§ PROBLEM 1
Please reproduce the Honolulu hearing passage below word for word, from "Primrose was ordered" up to and including "have ties overseas.".

§ SELECTED PASSAGE
+--
What came to light at the hearing in Honolulu was that the Bobby Fort who enlisted in the Coast Guard had stolen the dead baby’s identity 35 years previously. A false birth certificate helped him get five passports, driving licences and Department of Defense credentials. But when the judge at the hearing in Honolulu asked the man in the dock to state his name, the 66-year-old defendant replied: Walter Glenn Primrose.

Primrose was ordered to be held without bail by a US District Court judge after a prosecutor provided new details about how he and his wife had been fraudulently living for decades under the stolen identities of the two dead Texas infants.

While the hearing further deepened the mystery of why the couple shed their past, it provided little clarity about whether the case against them goes beyond stolen identity, though a prosecutor suggested it could have ties overseas.
+--
§ THE RECORDS

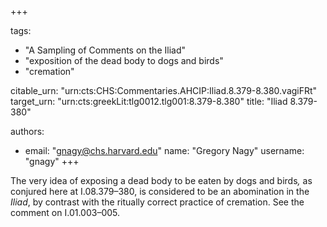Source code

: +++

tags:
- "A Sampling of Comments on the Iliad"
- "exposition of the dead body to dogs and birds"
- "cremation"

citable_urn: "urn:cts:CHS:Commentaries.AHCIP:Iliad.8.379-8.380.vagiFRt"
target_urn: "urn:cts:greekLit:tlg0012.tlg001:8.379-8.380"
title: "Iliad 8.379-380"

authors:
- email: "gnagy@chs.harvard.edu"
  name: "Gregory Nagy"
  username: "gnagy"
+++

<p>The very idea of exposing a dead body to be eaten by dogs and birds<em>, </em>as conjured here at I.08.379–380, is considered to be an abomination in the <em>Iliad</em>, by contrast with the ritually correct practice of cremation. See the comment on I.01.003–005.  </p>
+--
§ PROBLEM 2
Identify each line of the listing above that contains the string "Iliad", matching case exactly.

§ WRITTEN RESPONSE 1
Primrose was ordered to be held without bail by a US District Court judge after a prosecutor provided new details about how he and his wife had been fraudulently living for decades under the stolen identities of the two dead Texas infants.

While the hearing further deepened the mystery of why the couple shed their past, it provided little clarity about whether the case against them goes beyond stolen identity, though a prosecutor suggested it could have ties overseas.

§ WRITTEN RESPONSE 2
- "A Sampling of Comments on the Iliad"
citable_urn: "urn:cts:CHS:Commentaries.AHCIP:Iliad.8.379-8.380.vagiFRt"
title: "Iliad 8.379-380"
<p>The very idea of exposing a dead body to be eaten by dogs and birds<em>, </em>as conjured here at I.08.379–380, is considered to be an abomination in the <em>Iliad</em>, by contrast with the ritually correct practice of cremation. See the comment on I.01.003–005.  </p>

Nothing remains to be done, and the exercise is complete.